Produksi Bisa Tercapai 2030
Menteri ESDM Arifin Tasrif mengungkapkan diantara target produksi minyak 1 juta barel per hari (bopd) dan gas 12 miliar standar kaki kubik per hari (bscfd) maka produksi minyak yang sejatinya sulit tercapai.
Kendati demikian, Arifin memastikan upaya meningkatkan cadangan minyak terus dilakukan. Menurutnya, dengan survei seismik Komitmen Kerja Pasti (KKP) Jambi Merang yang telah dilakukan, ditemukan lima area fokus produksi minyak.
"Lima area tersebut yakni Timor, Seram, Buton, Warim dan play yang sejenis dengan Cekungan Salawati," kata Arifin dalam gelaran IPA Convex 2021, Rabu (1/9).
Arifin memastikan, kelima area fokus ini telah dikonfirmasi oleh spesialis subsurface dan akan dikembangkan lebih jauh. Selain itu, pemerintah juga bakal berfokus pada area Central Sumatera dan East Kalimantan dengan target utama di area Blok Rokan.
"Angka saat ini dari dua prospek area di atas menunjukan prospek yang memungkinkan untuk meningkatkan produksi minyak di tahun 2030," sambung Arifin.
Sementara itu, untuk produksi gas, Arifin cukup optimistis target ini masih dapat tercapai mengingat cadangan dari area eksisting masih signifikan untuk dikembangkan.

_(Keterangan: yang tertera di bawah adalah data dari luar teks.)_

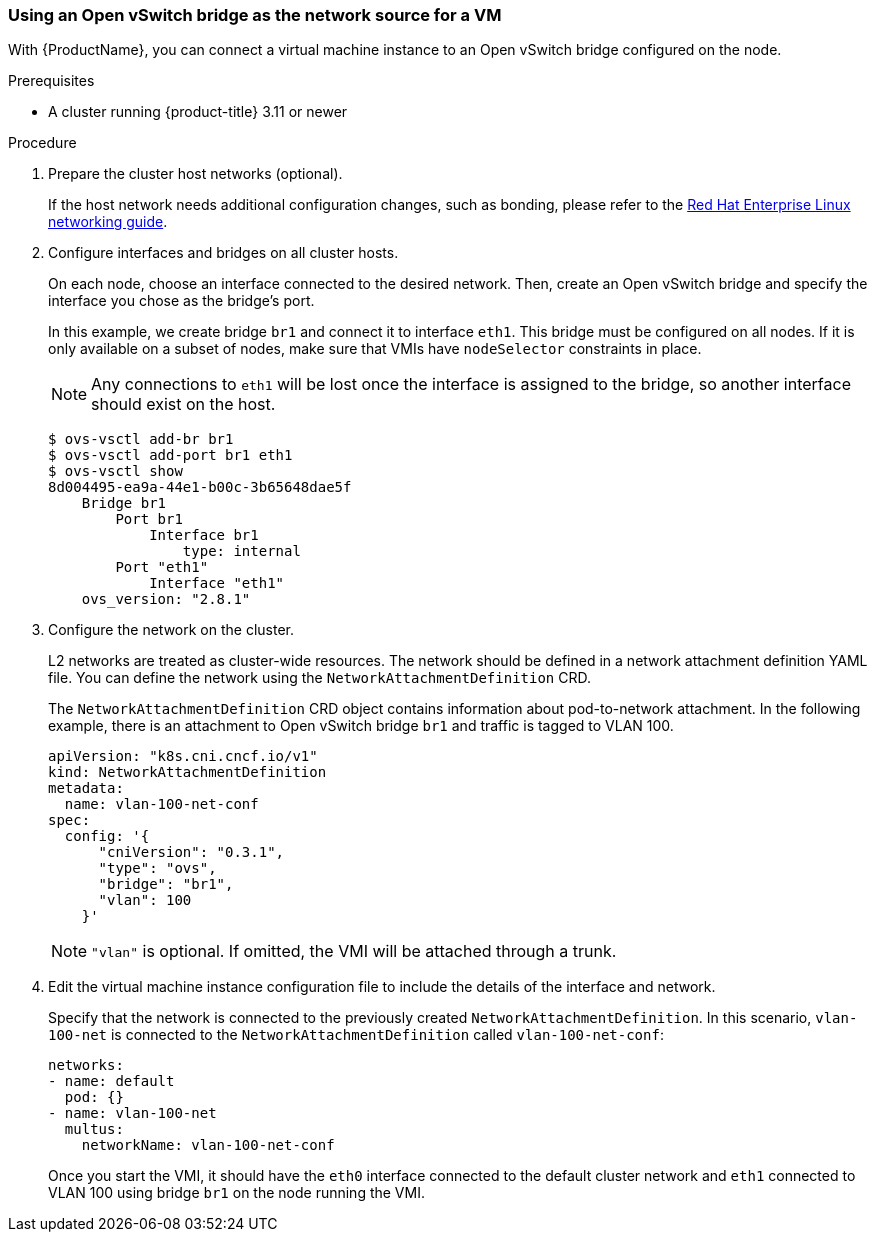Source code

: [[ovs]]
=== Using an Open vSwitch bridge as the network source for a VM

With {ProductName}, you can connect a virtual machine
instance to an Open vSwitch bridge configured on the node.

.Prerequisites

* A cluster running {product-title} 3.11 or newer

.Procedure

. Prepare the cluster host networks (optional).
+
If the host network needs additional configuration changes, such as
bonding, please refer to the
https://access.redhat.com/documentation/en-us/red_hat_enterprise_linux/7/html/networking_guide/[Red
Hat Enterprise Linux networking guide].

. Configure interfaces and bridges on all cluster hosts.
+
On each node, choose an interface connected to the desired network.
Then, create an Open vSwitch bridge and specify the interface you chose
as the bridge’s port.
+
In this example, we create bridge `br1` and connect it to interface
`eth1`. This bridge must be configured on all nodes. If it is only
available on a subset of nodes, make sure that VMIs have `nodeSelector`
constraints in place.
+
NOTE: Any connections to `eth1` will be lost once the interface is
assigned to the bridge, so another interface should exist on the host.
+
....
$ ovs-vsctl add-br br1
$ ovs-vsctl add-port br1 eth1
$ ovs-vsctl show
8d004495-ea9a-44e1-b00c-3b65648dae5f
    Bridge br1
        Port br1
            Interface br1
                type: internal
        Port "eth1"
            Interface "eth1"
    ovs_version: "2.8.1"
....

. Configure the network on the cluster.
+
L2 networks are treated as cluster-wide resources. The network should be
defined in a network attachment definition YAML file. You can define the
network using the `NetworkAttachmentDefinition` CRD.
+
The `NetworkAttachmentDefinition` CRD object contains information about
pod-to-network attachment. In the following example, there is an
attachment to Open vSwitch bridge `br1` and traffic is tagged to VLAN
100.
+
....
apiVersion: "k8s.cni.cncf.io/v1"
kind: NetworkAttachmentDefinition
metadata:
  name: vlan-100-net-conf
spec:
  config: '{
      "cniVersion": "0.3.1",
      "type": "ovs",
      "bridge": "br1",
      "vlan": 100
    }'
....
+
NOTE: `"vlan"` is optional. If omitted, the VMI will be attached
through a trunk.

. Edit the virtual machine instance configuration file to include the
details of the interface and network.
+
Specify that the network is connected to the previously created
`NetworkAttachmentDefinition`. In this scenario, `vlan-100-net` is
connected to the `NetworkAttachmentDefinition` called
`vlan-100-net-conf`:
+
....
networks:
- name: default
  pod: {}
- name: vlan-100-net
  multus:
    networkName: vlan-100-net-conf
....
+
Once you start the VMI, it should have the `eth0` interface connected to
the default cluster network and `eth1` connected to VLAN 100 using
bridge `br1` on the node running the VMI.
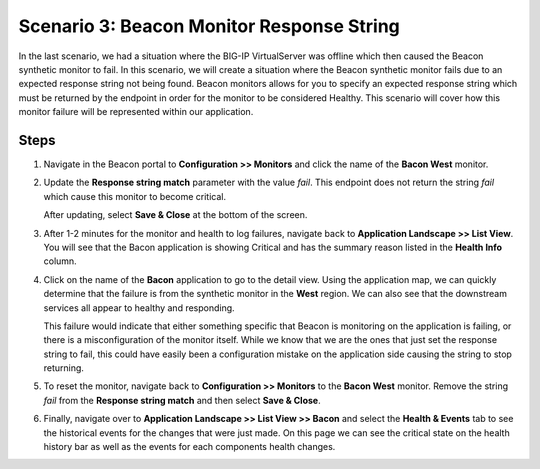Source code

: Scenario 3: Beacon Monitor Response String
==========================================

In the last scenario, we had a situation where the BIG-IP VirtualServer was offline which then caused the Beacon synthetic monitor to fail. In this scenario, we will create a situation where the Beacon synthetic monitor fails due to an expected response string not being found. Beacon monitors allows for you to specify an expected response string which must be returned by the endpoint in order for the monitor to be considered Healthy. This scenario will cover how this monitor failure will be represented within our application.

Steps
-----

#. Navigate in the Beacon portal to **Configuration >> Monitors** and click the name of the **Bacon West** monitor.

   |bcn_west|

#. Update the **Response string match** parameter with the value `fail`. This endpoint does not return the string `fail` which cause this monitor to become critical. 

   |fail|

   After updating, select **Save & Close** at the bottom of the screen.

#. After 1-2 minutes for the monitor and health to log failures, navigate back to **Application Landscape >> List View**. You will see that the Bacon application is showing Critical and has the summary reason listed in the **Health Info** column.

   |fail_summary|

#. Click on the name of the **Bacon** application to go to the detail view. Using the application map, we can quickly determine that the failure is from the synthetic monitor in the **West** region. We can also see that the downstream services all appear to healthy and responding. 

   |detail_fail|

   This failure would indicate that either something specific that Beacon is monitoring on the application is failing, or there is a misconfiguration of the monitor itself. While we know that we are the ones that just set the response string to fail, this could have easily been a configuration mistake on the application side causing the string to stop returning.

#. To reset the monitor, navigate back to **Configuration >> Monitors** to the **Bacon West** monitor. Remove the string `fail` from the **Response string match** and then select **Save & Close**.

#. Finally, navigate over to **Application Landscape >> List View >> Bacon**  and select the **Health & Events** tab to see the historical events for the changes that were just made. On this page we can see the critical state on the health history bar as well as the events for each components health changes.

   |hae|





.. |bcn_west| image:: images/scen3/bcn_west.png
    :scale: 80 %
.. |fail| image:: images/scen3/fail.png
    :scale: 100 %
.. |fail_summary| image:: images/scen3/fail_summary.png
    :scale: 100 %
.. |detail_fail| image:: images/scen3/detail_fail.png
    :width: 100 %
.. |hae| image:: images/scen3/hae.png
    :width: 100 %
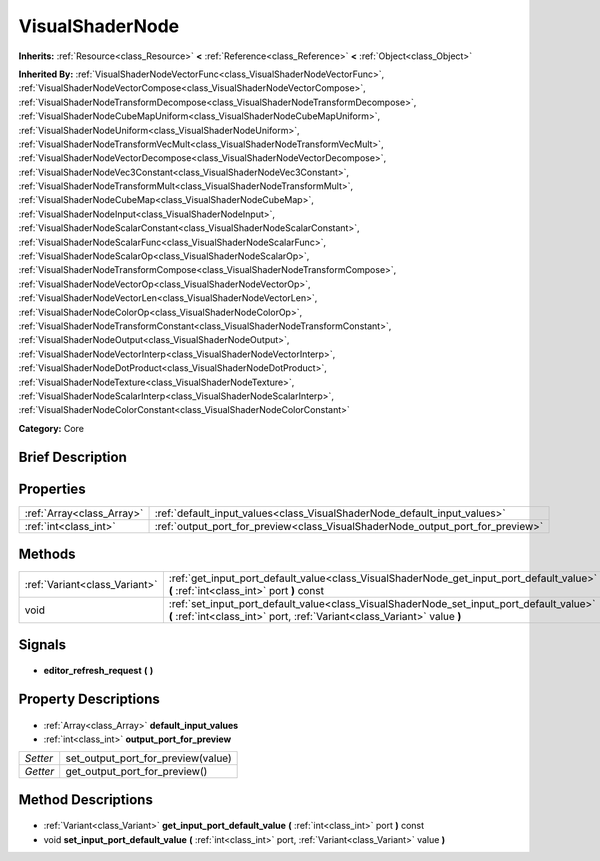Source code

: .. Generated automatically by doc/tools/makerst.py in Godot's source tree.
.. DO NOT EDIT THIS FILE, but the VisualShaderNode.xml source instead.
.. The source is found in doc/classes or modules/<name>/doc_classes.

.. _class_VisualShaderNode:

VisualShaderNode
================

**Inherits:** :ref:`Resource<class_Resource>` **<** :ref:`Reference<class_Reference>` **<** :ref:`Object<class_Object>`

**Inherited By:** :ref:`VisualShaderNodeVectorFunc<class_VisualShaderNodeVectorFunc>`, :ref:`VisualShaderNodeVectorCompose<class_VisualShaderNodeVectorCompose>`, :ref:`VisualShaderNodeTransformDecompose<class_VisualShaderNodeTransformDecompose>`, :ref:`VisualShaderNodeCubeMapUniform<class_VisualShaderNodeCubeMapUniform>`, :ref:`VisualShaderNodeUniform<class_VisualShaderNodeUniform>`, :ref:`VisualShaderNodeTransformVecMult<class_VisualShaderNodeTransformVecMult>`, :ref:`VisualShaderNodeVectorDecompose<class_VisualShaderNodeVectorDecompose>`, :ref:`VisualShaderNodeVec3Constant<class_VisualShaderNodeVec3Constant>`, :ref:`VisualShaderNodeTransformMult<class_VisualShaderNodeTransformMult>`, :ref:`VisualShaderNodeCubeMap<class_VisualShaderNodeCubeMap>`, :ref:`VisualShaderNodeInput<class_VisualShaderNodeInput>`, :ref:`VisualShaderNodeScalarConstant<class_VisualShaderNodeScalarConstant>`, :ref:`VisualShaderNodeScalarFunc<class_VisualShaderNodeScalarFunc>`, :ref:`VisualShaderNodeScalarOp<class_VisualShaderNodeScalarOp>`, :ref:`VisualShaderNodeTransformCompose<class_VisualShaderNodeTransformCompose>`, :ref:`VisualShaderNodeVectorOp<class_VisualShaderNodeVectorOp>`, :ref:`VisualShaderNodeVectorLen<class_VisualShaderNodeVectorLen>`, :ref:`VisualShaderNodeColorOp<class_VisualShaderNodeColorOp>`, :ref:`VisualShaderNodeTransformConstant<class_VisualShaderNodeTransformConstant>`, :ref:`VisualShaderNodeOutput<class_VisualShaderNodeOutput>`, :ref:`VisualShaderNodeVectorInterp<class_VisualShaderNodeVectorInterp>`, :ref:`VisualShaderNodeDotProduct<class_VisualShaderNodeDotProduct>`, :ref:`VisualShaderNodeTexture<class_VisualShaderNodeTexture>`, :ref:`VisualShaderNodeScalarInterp<class_VisualShaderNodeScalarInterp>`, :ref:`VisualShaderNodeColorConstant<class_VisualShaderNodeColorConstant>`

**Category:** Core

Brief Description
-----------------



Properties
----------

+---------------------------+--------------------------------------------------------------------------------+
| :ref:`Array<class_Array>` | :ref:`default_input_values<class_VisualShaderNode_default_input_values>`       |
+---------------------------+--------------------------------------------------------------------------------+
| :ref:`int<class_int>`     | :ref:`output_port_for_preview<class_VisualShaderNode_output_port_for_preview>` |
+---------------------------+--------------------------------------------------------------------------------+

Methods
-------

+--------------------------------+----------------------------------------------------------------------------------------------------------------------------------------------------------------------+
| :ref:`Variant<class_Variant>`  | :ref:`get_input_port_default_value<class_VisualShaderNode_get_input_port_default_value>` **(** :ref:`int<class_int>` port **)** const                                |
+--------------------------------+----------------------------------------------------------------------------------------------------------------------------------------------------------------------+
| void                           | :ref:`set_input_port_default_value<class_VisualShaderNode_set_input_port_default_value>` **(** :ref:`int<class_int>` port, :ref:`Variant<class_Variant>` value **)** |
+--------------------------------+----------------------------------------------------------------------------------------------------------------------------------------------------------------------+

Signals
-------

  .. _class_VisualShaderNode_editor_refresh_request:

- **editor_refresh_request** **(** **)**

Property Descriptions
---------------------

  .. _class_VisualShaderNode_default_input_values:

- :ref:`Array<class_Array>` **default_input_values**

  .. _class_VisualShaderNode_output_port_for_preview:

- :ref:`int<class_int>` **output_port_for_preview**

+----------+------------------------------------+
| *Setter* | set_output_port_for_preview(value) |
+----------+------------------------------------+
| *Getter* | get_output_port_for_preview()      |
+----------+------------------------------------+

Method Descriptions
-------------------

  .. _class_VisualShaderNode_get_input_port_default_value:

- :ref:`Variant<class_Variant>` **get_input_port_default_value** **(** :ref:`int<class_int>` port **)** const

  .. _class_VisualShaderNode_set_input_port_default_value:

- void **set_input_port_default_value** **(** :ref:`int<class_int>` port, :ref:`Variant<class_Variant>` value **)**

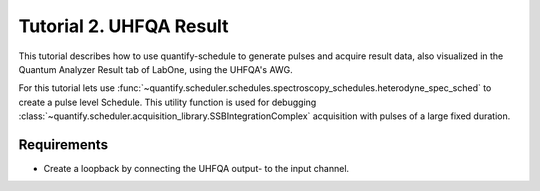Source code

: .. _sec-zhinst-2:

Tutorial 2. UHFQA Result
=========================

This tutorial describes how to use quantify-schedule to generate pulses and acquire result data,
also visualized in the Quantum Analyzer Result tab of LabOne, using the UHFQA's AWG.

For this tutorial lets use :func:`~quantify.scheduler.schedules.spectroscopy_schedules.heterodyne_spec_sched` to create a
pulse level Schedule. This utility function is used for debugging :class:`~quantify.scheduler.acquisition_library.SSBIntegrationComplex`
acquisition with pulses of a large fixed duration.

Requirements
^^^^^^^^^^^^

- Create a loopback by connecting the UHFQA output- to the input channel.

.. code-block:: python
    :linenos:

    from typing import Dict, Any, Callable
    import logging
    import json
    import numpy as np
    import matplotlib.pyplot as plt
    from pathlib import Path

    from qcodes.instrument.base import Instrument
    from zhinst.qcodes import UHFQA

    from quantify.scheduler.schedules.spectroscopy_schedules import heterodyne_spec_sched
    from quantify.scheduler.compilation import qcompile

    # Debug only
    # logging.getLogger().setLevel(logging.DEBUG)

.. code-block:: python
    :linenos:

    # Create a schedule using the `SSBIntegrationComplex` acquisition protocol
    # The `heterodyne_spec_sched` is a Schedule defined on pulse-level.
    schedule = heterodyne_spec_sched(
        pulse_amp=1,
        pulse_duration=16e-9,
        frequency=7.04e9,
        acquisition_delay=0,
        integration_time=1e-6, 
        port="q0:res", 
        clock="q0.ro", 
        init_duration=1e-5, 
    )
    schedule.repetitions = 1

.. code-block:: python
    :linenos:
    :emphasize-lines: 24

    def load_example_json_scheme(filename: str) -> Dict[str, Any]:
        import quantify.scheduler.schemas.examples as examples
        path = Path(examples.__file__).parent.joinpath(filename)
        return json.loads(path.read_text())
    
    # Load example configuration from quantify.scheduler.schemas.examples
    device_config_map = (load_example_json_scheme('transmon_test_config.json'))

    # Set the UHFQA `ref` trigger(Reference source trigger) option to "none"
    # The UHFQA is not controlling any marker or triggers
    zhinst_hardware_map: Dict[str, Any] = json.loads(
    """
    {
      "backend": "quantify.scheduler.backends.zhinst_backend.compile_backend",
      "devices": [
        {
          "name": "uhfqa0",
          "type": "UHFQA", 
          "ref": "none",
          "channel_0": {
            "port": "q0:res",
            "clock": "q0.ro",
            "mode": "real",
            "lo_freq": 4.8e9,
            "interm_freq": -50e6
          }
        }
      ]
    }
    """
    )

.. code-block:: python
    :linenos:

    # Compile schedule with configurations
    zi_backend = qcompile(schedule, device_config_map, zhinst_hardware_map)

.. code-block:: python
    :linenos:

    # Instantiate ZI Instruments
    # Note that the device name in the hardware map must match the Instrument name.
    # for example: uhfqa0 or hdawg0
    uhfqa = UHFQA('uhfqa0', 'dev2299', host='localhost', interface='1GbE')

.. code-block:: python
    :linenos:

    # Run the backend setup
    # Configure the Instruments
    for instrument_name, settings_builder in zi_backend.settings.items():
        instrument = Instrument.find_instrument(instrument_name)
        zi_settings = settings_builder.build(instrument)

        # Apply settings to the Instrument
        zi_settings.apply()

        # Optionally serialize the settings to file storage
        root = Path('.')
        zi_settings.serialize(root)

.. code-block:: python
    :linenos:

    # Arm the UHFQA Quantum Analyzer Results unit
    n_acquisitions = 1
    uhfqa.arm(length=n_acquisitions, averages=1)

    # Run the UHFQA AWG
    uhfqa.awg.run()
    uhfqa.awg.wait_done()

    # Resolve the results by querying the UHFQA monitor nodes
    acq_channel_results: Dict[int, Callable] = dict()
    for acq_channel, resolve in zi_backend.acquisition_resolvers.items():
        acq_channel_results[acq_channel] = resolve()

.. code-block:: python
    :linenos:

    # Plot acquisition results
    labels = []
    for i, result in acq_channel_results.items():
        labels.append(f"acq_channel #{i} complex")
        real_vals = [val.real for val in result]
        imag_vals = [val.imag for val in result]

        print(result)

        plt.scatter(real_vals, imag_vals)

    plt.legend(labels)
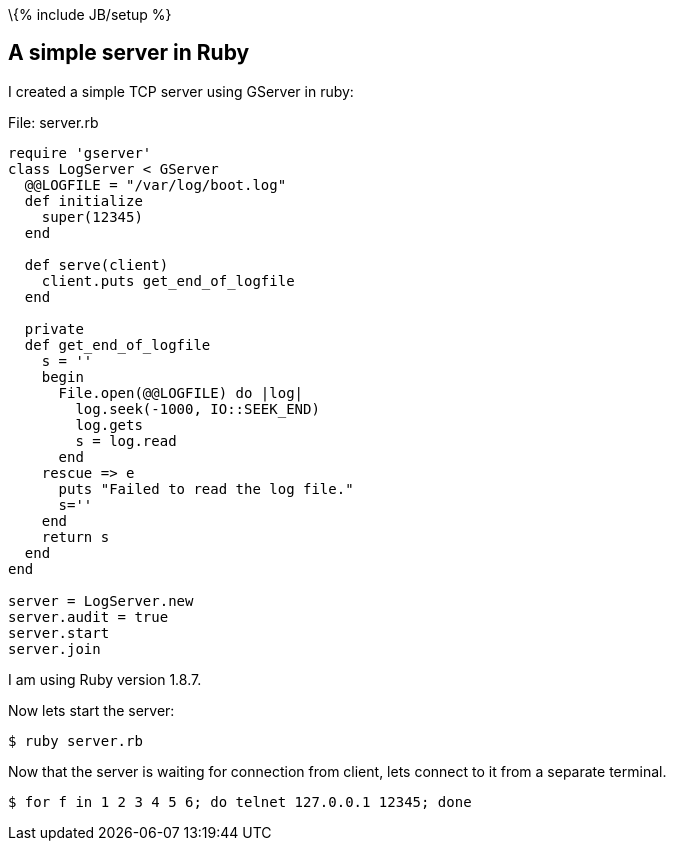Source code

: \{% include JB/setup %}

[[a-simple-server-in-ruby]]
A simple server in Ruby
-----------------------

I created a simple TCP server using GServer in ruby:

File: server.rb

-----------------------------------------
require 'gserver'
class LogServer < GServer
  @@LOGFILE = "/var/log/boot.log" 
  def initialize
    super(12345)
  end

  def serve(client)
    client.puts get_end_of_logfile
  end

  private
  def get_end_of_logfile
    s = ''
    begin
      File.open(@@LOGFILE) do |log|
        log.seek(-1000, IO::SEEK_END)
        log.gets
        s = log.read
      end
    rescue => e
      puts "Failed to read the log file."
      s=''
    end
    return s
  end
end

server = LogServer.new
server.audit = true
server.start
server.join
-----------------------------------------

I am using Ruby version 1.8.7.

Now lets start the server:

----------------
$ ruby server.rb
----------------

Now that the server is waiting for connection from client, lets connect
to it from a separate terminal.

-------------------------------------------------------
$ for f in 1 2 3 4 5 6; do telnet 127.0.0.1 12345; done
-------------------------------------------------------
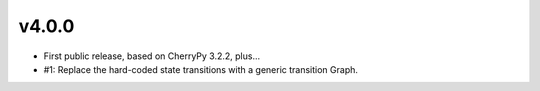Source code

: v4.0.0
======

* First public release, based on CherryPy 3.2.2, plus...

* #1: Replace the hard-coded state transitions with a
  generic transition Graph.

Sementara itu, Direktur Jenderal Minyak dan Gas Bumi Kementerian ESDM Tutuka Ariadji memastikan pihaknya telah melakukan diskusi dengan Kontraktor Kontrak Kerja Sama (KKKS) guna membahas proyeksi produksi migas untuk 2030 mendatang.
Dari pembahasan tersebut, diproyeksikan produksi minyak pada 2030 sebesar 961,95 ribu bopd dan gas sebesar 10,2 BSCFD yang bersumber dari produksi eksisting, temuan yang belum dikembangkan, rencana pengembangan yang belum diimplementasikan dan penerapan Enchanced Oil Recovery (EOR) serta pengembangan migas konvensional.
"Untuk minyak terdapat 21 proyek yang menjadi prioritas dengan kontribusi 597,4 ribu bph atau 62,1% pada 2030," kata Tutuka.
Disisi lain, Sekretaris Jenderal Ikatan Ahli Tenaga Perminyakan Indonesia (IATMI) Hadi Ismoyo menilai perlu sejumlah upaya yang perlu dilakukan demi mencapai target produksi migas di 2030.
Salah satu yang disoroti yakni perbaikan data dan aspek fiskal. KKKS juga harus meningkatkan program pengeboran serta optimalisasi fasilitas surface. Tak sampai disitu, upaya pengembangan lapangan marginal, penerapan EOR hingga eksplorasi dinilai perlu dilakukan.
Adapun, saat ini tercatat ada dua potensi migas yang signifikan yakni Telisa Sand di Blok Rokan dan Blok East Natuna. Pengembangan kedua potensi ini dinilai bakal berdampak signifikan. "Seharusnya dimasukkan ke rencana jangka panjang, karena ini akan menambahkan produksi yang signifikan," ungkap Hadi.